Work task — Replace every occurrence of "Sicherheitsbedenken" with "Sicherheitsrisiken" in the records below and reproduce their text with nothing else changed. Leave the pictures out.

Extracted material —
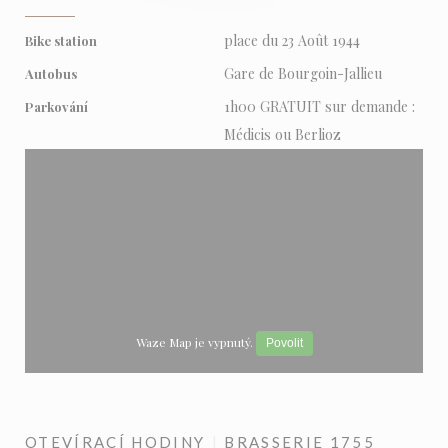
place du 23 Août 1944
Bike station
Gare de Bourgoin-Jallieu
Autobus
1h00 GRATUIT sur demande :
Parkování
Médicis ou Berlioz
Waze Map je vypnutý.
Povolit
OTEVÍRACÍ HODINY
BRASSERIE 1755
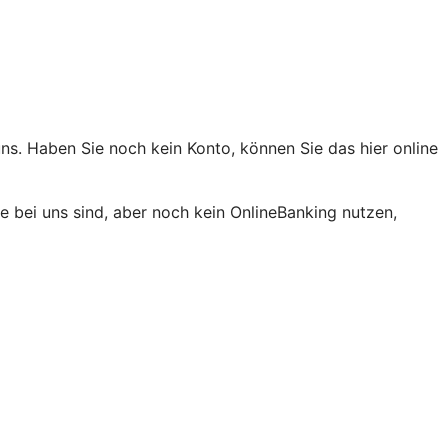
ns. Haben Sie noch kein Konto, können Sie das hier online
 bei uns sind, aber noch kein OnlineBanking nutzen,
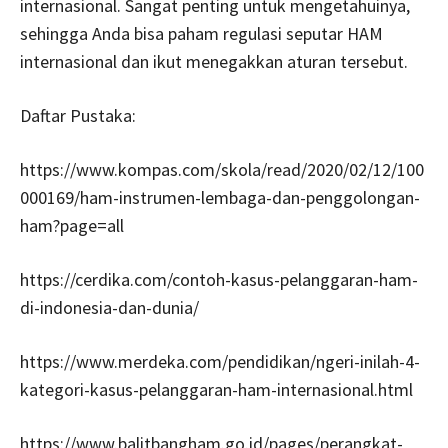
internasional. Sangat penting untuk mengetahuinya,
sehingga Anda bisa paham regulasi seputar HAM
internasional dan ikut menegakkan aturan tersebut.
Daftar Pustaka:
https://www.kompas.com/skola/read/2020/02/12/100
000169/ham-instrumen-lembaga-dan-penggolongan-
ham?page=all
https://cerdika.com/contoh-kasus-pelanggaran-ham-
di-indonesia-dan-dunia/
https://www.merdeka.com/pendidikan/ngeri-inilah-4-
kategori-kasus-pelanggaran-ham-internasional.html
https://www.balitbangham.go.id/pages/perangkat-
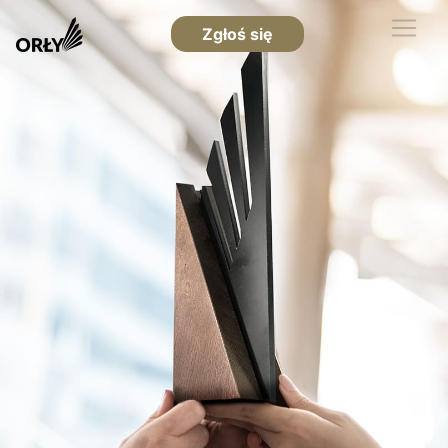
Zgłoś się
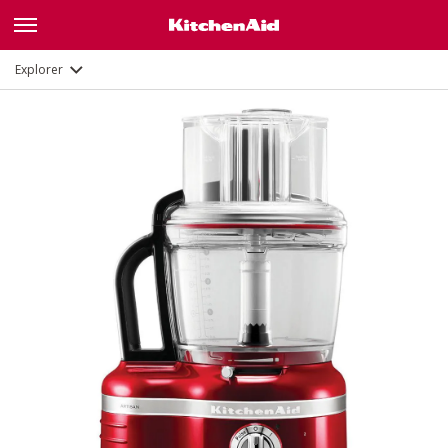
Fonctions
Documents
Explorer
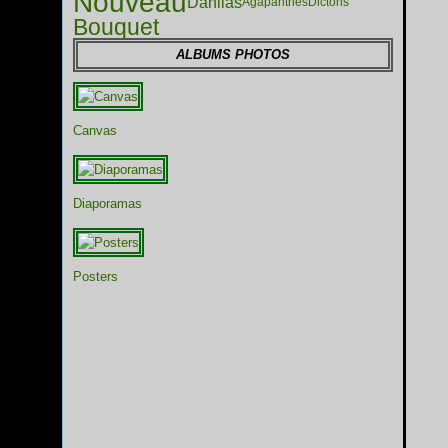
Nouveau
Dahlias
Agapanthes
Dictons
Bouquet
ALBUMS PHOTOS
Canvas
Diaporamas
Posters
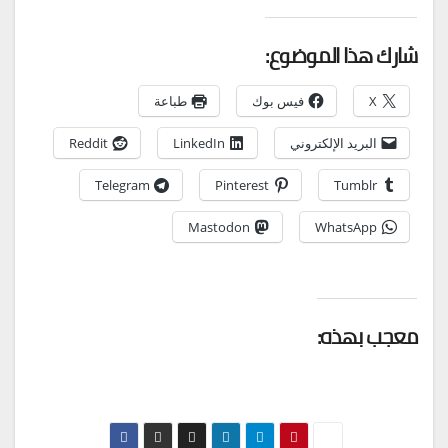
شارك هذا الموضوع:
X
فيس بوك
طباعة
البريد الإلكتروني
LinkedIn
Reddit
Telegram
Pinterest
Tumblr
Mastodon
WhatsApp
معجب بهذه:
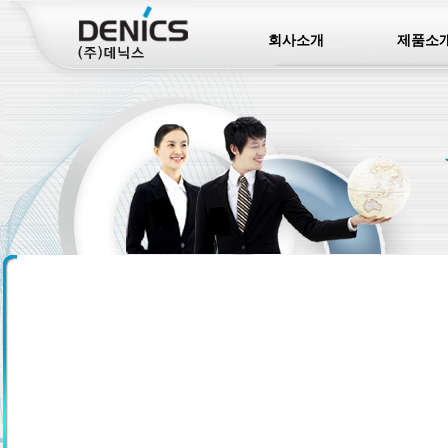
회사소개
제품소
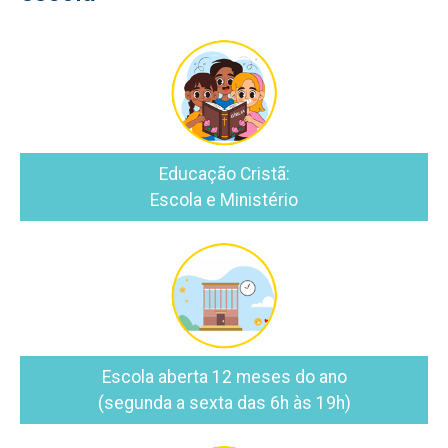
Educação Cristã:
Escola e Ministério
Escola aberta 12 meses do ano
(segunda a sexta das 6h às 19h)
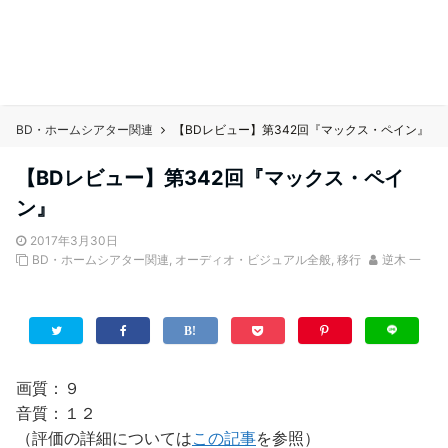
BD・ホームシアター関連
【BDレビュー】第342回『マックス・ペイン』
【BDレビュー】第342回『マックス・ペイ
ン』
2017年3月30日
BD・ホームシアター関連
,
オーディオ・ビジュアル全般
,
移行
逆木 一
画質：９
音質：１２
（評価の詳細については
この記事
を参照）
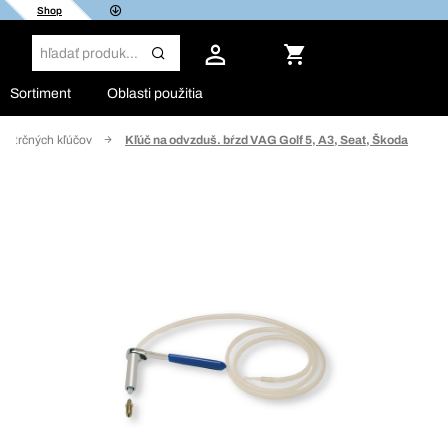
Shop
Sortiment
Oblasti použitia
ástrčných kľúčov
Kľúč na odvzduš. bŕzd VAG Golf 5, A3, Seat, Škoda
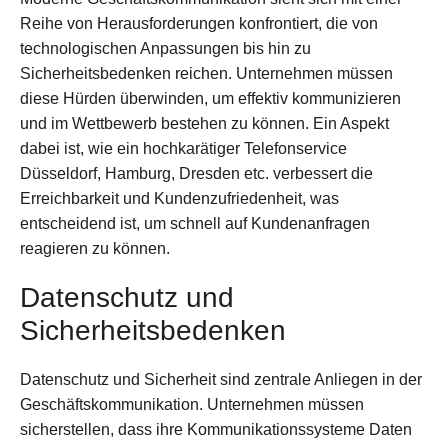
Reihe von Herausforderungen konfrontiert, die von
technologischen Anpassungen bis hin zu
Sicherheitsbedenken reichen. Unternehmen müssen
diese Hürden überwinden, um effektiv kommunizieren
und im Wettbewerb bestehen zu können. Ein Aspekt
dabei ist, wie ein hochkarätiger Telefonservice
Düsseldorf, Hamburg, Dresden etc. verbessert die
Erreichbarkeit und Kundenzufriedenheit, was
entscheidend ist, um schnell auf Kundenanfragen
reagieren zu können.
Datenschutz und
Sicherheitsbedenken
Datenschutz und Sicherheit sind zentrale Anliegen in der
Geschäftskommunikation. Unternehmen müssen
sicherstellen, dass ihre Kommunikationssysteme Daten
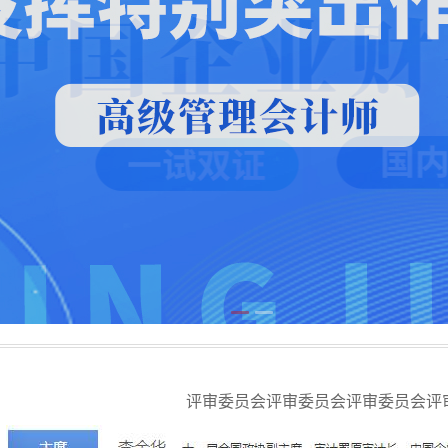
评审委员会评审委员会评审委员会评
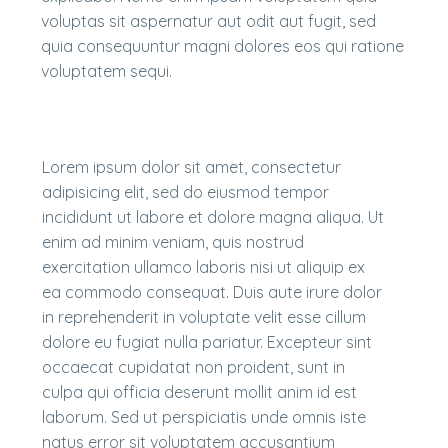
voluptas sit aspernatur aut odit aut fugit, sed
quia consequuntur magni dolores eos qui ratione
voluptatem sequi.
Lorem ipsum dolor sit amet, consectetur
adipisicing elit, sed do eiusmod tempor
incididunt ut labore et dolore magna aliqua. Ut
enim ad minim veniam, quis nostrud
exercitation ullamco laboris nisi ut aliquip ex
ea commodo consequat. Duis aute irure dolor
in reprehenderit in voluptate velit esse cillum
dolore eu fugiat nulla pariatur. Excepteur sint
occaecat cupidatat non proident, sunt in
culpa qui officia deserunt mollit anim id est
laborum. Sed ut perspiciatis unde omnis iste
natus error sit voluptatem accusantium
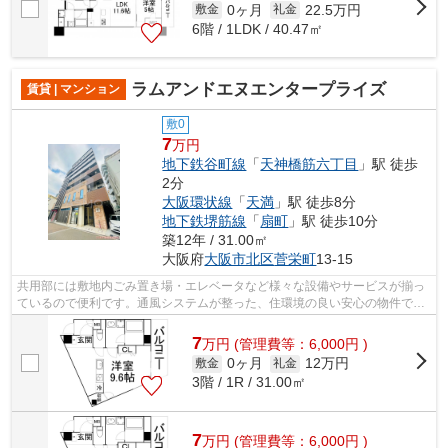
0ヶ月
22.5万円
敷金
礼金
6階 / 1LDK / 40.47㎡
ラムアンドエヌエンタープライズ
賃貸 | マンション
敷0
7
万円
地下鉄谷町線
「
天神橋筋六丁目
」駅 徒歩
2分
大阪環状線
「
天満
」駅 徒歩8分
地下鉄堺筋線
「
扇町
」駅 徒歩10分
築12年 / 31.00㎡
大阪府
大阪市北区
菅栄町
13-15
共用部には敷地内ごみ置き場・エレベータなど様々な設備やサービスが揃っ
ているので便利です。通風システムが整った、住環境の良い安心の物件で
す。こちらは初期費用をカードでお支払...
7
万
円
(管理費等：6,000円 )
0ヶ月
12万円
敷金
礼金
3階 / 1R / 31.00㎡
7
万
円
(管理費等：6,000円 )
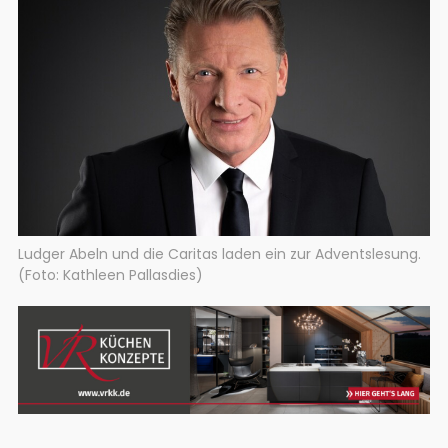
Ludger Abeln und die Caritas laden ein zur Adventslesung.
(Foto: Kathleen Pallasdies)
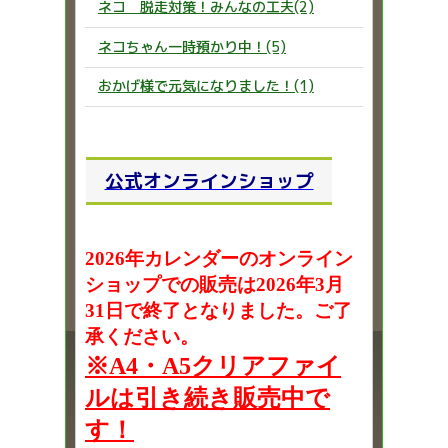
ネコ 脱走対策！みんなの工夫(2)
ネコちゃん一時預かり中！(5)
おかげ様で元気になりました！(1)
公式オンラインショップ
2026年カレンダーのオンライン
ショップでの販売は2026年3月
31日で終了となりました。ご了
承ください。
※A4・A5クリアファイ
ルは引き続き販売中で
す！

Reply to the task —
place du 23 Août 1944
Bike station
Gare de Bourgoin-Jallieu
Autobus
1h00 GRATUIT sur demande :
Parkování
Médicis ou Berlioz
Waze Map je vypnutý.
Povolit
OTEVÍRACÍ HODINY
BRASSERIE 1755
ns. Haben Sie noch kein Konto, können Sie das hier online
 bei uns sind, aber noch kein OnlineBanking nutzen,
internasional. Sangat penting untuk mengetahuinya,
sehingga Anda bisa paham regulasi seputar HAM
internasional dan ikut menegakkan aturan tersebut.
Daftar Pustaka:
https://www.kompas.com/skola/read/2020/02/12/100
000169/ham-instrumen-lembaga-dan-penggolongan-
ham?page=all
https://cerdika.com/contoh-kasus-pelanggaran-ham-
di-indonesia-dan-dunia/
https://www.merdeka.com/pendidikan/ngeri-inilah-4-
kategori-kasus-pelanggaran-ham-internasional.html
https://www.balitbangham.go.id/pages/perangkat-
Zgłoś się
Fonctions
Documents
Explorer
Nouveau
Dahlias
Agapanthes
Dictons
Bouquet
ALBUMS PHOTOS
Canvas
Diaporamas
Posters
شارك هذا الموضوع:
X
فيس بوك
طباعة
البريد الإلكتروني
LinkedIn
Reddit
Telegram
Pinterest
Tumblr
Mastodon
WhatsApp
معجب بهذه:
회사소개
제품소
Educação Cristã:
Escola e Ministério
Escola aberta 12 meses do ano
(segunda a sexta das 6h às 19h)
BD・ホームシアター関連
【BDレビュー】第342回『マックス・ペイン』
【BDレビュー】第342回『マックス・ペイ
ン』
2017年3月30日
BD・ホームシアター関連
,
オーディオ・ビジュアル全般
,
移行
逆木 一
画質：９
音質：１２
（評価の詳細については
この記事
を参照）
Shop
Sortiment
Oblasti použitia
ástrčných kľúčov
Kľúč na odvzduš. bŕzd VAG Golf 5, A3, Seat, Škoda
Reihe von Herausforderungen konfrontiert, die von
technologischen Anpassungen bis hin zu
Sicherheitsrisiken reichen. Unternehmen müssen
diese Hürden überwinden, um effektiv kommunizieren
und im Wettbewerb bestehen zu können. Ein Aspekt
dabei ist, wie ein hochkarätiger Telefonservice
Düsseldorf, Hamburg, Dresden etc. verbessert die
Erreichbarkeit und Kundenzufriedenheit, was
entscheidend ist, um schnell auf Kundenanfragen
reagieren zu können.
Datenschutz und
Sicherheitsrisiken
Datenschutz und Sicherheit sind zentrale Anliegen in der
Geschäftskommunikation. Unternehmen müssen
sicherstellen, dass ihre Kommunikationssysteme Daten
评审委员会评审委员会评审委员会评
voluptas sit aspernatur aut odit aut fugit, sed
quia consequuntur magni dolores eos qui ratione
voluptatem sequi.
Lorem ipsum dolor sit amet, consectetur
adipisicing elit, sed do eiusmod tempor
incididunt ut labore et dolore magna aliqua. Ut
enim ad minim veniam, quis nostrud
exercitation ullamco laboris nisi ut aliquip ex
ea commodo consequat. Duis aute irure dolor
in reprehenderit in voluptate velit esse cillum
dolore eu fugiat nulla pariatur. Excepteur sint
occaecat cupidatat non proident, sunt in
culpa qui officia deserunt mollit anim id est
laborum. Sed ut perspiciatis unde omnis iste
natus error sit voluptatem accusantium
0ヶ月
22.5万円
敷金
礼金
6階 / 1LDK / 40.47㎡
ラムアンドエヌエンタープライズ
賃貸 | マンション
敷0
7
万円
地下鉄谷町線
「
天神橋筋六丁目
」駅 徒歩
2分
大阪環状線
「
天満
」駅 徒歩8分
地下鉄堺筋線
「
扇町
」駅 徒歩10分
築12年 / 31.00㎡
大阪府
大阪市北区
菅栄町
13-15
共用部には敷地内ごみ置き場・エレベータなど様々な設備やサービスが揃っ
ているので便利です。通風システムが整った、住環境の良い安心の物件で
す。こちらは初期費用をカードでお支払...
7
万
円
(管理費等：6,000円 )
0ヶ月
12万円
敷金
礼金
3階 / 1R / 31.00㎡
7
万
円
(管理費等：6,000円 )
Ludger Abeln und die Caritas laden ein zur Adventslesung.
(Foto: Kathleen Pallasdies)
ネコ 脱走対策！みんなの工夫(2)
ネコちゃん一時預かり中！(5)
おかげ様で元気になりました！(1)
公式オンラインショップ
2026年カレンダーのオンライン
ショップでの販売は2026年3月
31日で終了となりました。ご了
承ください。
※A4・A5クリアファイ
ルは引き続き販売中で
す！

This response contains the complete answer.